> [Çalışma Yönergesi]:
Aşağıdaki Kadri Aytaç metninde "Aydın Yelken: Karagümrük kalesinden aut atar" diye başlayan paragrafı, ana bilgilerini koruyarak madde listesi biçiminde yeniden yazın.

> [Verilen Metin]:
┄┄┄┄┄┄┄┄┄┄

Kadri Aytaç, ülke futbolunda büyük iz bıraktı. Topçuyken döneminin en iyilerindendi; şampiyonluklar yaşadı, ülkenin en pahalı futbolcusu oldu. Sonra antrenör olarak Anadolu takımlarına 1. Lig yolları açtı. Şimdi Metin Özgen'den dinlediklerimi bir kenara koyup, tanıklarının rütbesini biraz daha arttırıp Kadri Aytaç'ın hikâyesine dâhil olma vakti….

Bugünün Futbolcusu

Candemir Berkman: Çok çok iyi futbolcuydu, bu devirde aranan adam olurdu.

Aydın Yelken: Karagümrük kalesinden aut atar, sonra gider karşı kalede golü atardı. Sahada her yerdeydi. Şimdi aranıyor ya top yapacak, pas verecek, pas alacak oyuncu… İşte öyle bir oyuncuydu. Fenerbahçe'de yetiştim, Karagümrük'te oynadım sonra tekrar Fenerbahçe'ye gittim. Birlikte oynadığım en büyük topçu Kadri Abi'dir. Harika bir enerji, yorulmak bilmeyen bir adam, iyi bir kaptan… Hâlâ onun gibi bir 10 numara yok Türkiye'de.

Osman Göktan: Bugünün şartlarında bile büyük takımlarda rahat rahat oynar.

Şükrü Ersoy: Bugün nasıl bir orta saha oyuncusunda kondisyon önemliyse, ondan sahanın her tarafında bulunması, hücum yapması, aynı zamanda da preste etkili olması isteniyorsa Kadri bunların hepsini yapardı. O zaman bunları yapabilen tek oyuncuydu. Futbol bu kadar hızlı değildi ama o, bizim aramızda sanki farklı bir enerjiye sahipti.

Uğur Köken: Birinci sınıf, birinci sınıf…

Osman Arpacıoğlu: Mersin'e geldiğinde daha 17-18 yaşındaydım, Kadri Abi de 35'lere gelmişti sanırım… Ama o hırsı unutulmaz. Formayı parçalamak isterdi, yenilgiye hiç tahammülü yoktu. Topu ısırırdı.

┄┄┄┄┄┄┄┄┄┄

> [Veri Bölümü]:
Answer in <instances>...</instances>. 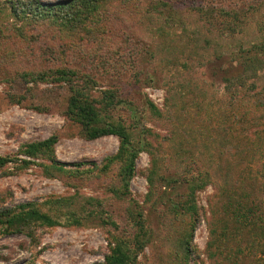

┄┄┄┄┄┄┄┄┄┄

> [Tam Yanıt]:
- Kadri Aytaç, Karagümrük kalesinden aut atar, ardından karşı kalede gol atardı; sahada her yerdeydi.
- Günümüzde aranan türden, top yapan, pas veren ve pas alan bir oyuncuydu.
- Aydın Yelken, Fenerbahçe'de yetişmiş, Karagümrük'te oynamış, sonra yeniden Fenerbahçe'ye gitmiştir.
- Yelken'e göre birlikte oynadığı en büyük futbolcu Kadri Aytaç'tır.
- Harika bir enerjisi vardı, yorulmak bilmezdi ve iyi bir kaptandı.
- Türkiye'de hâlâ onun gibi bir 10 numara yoktur.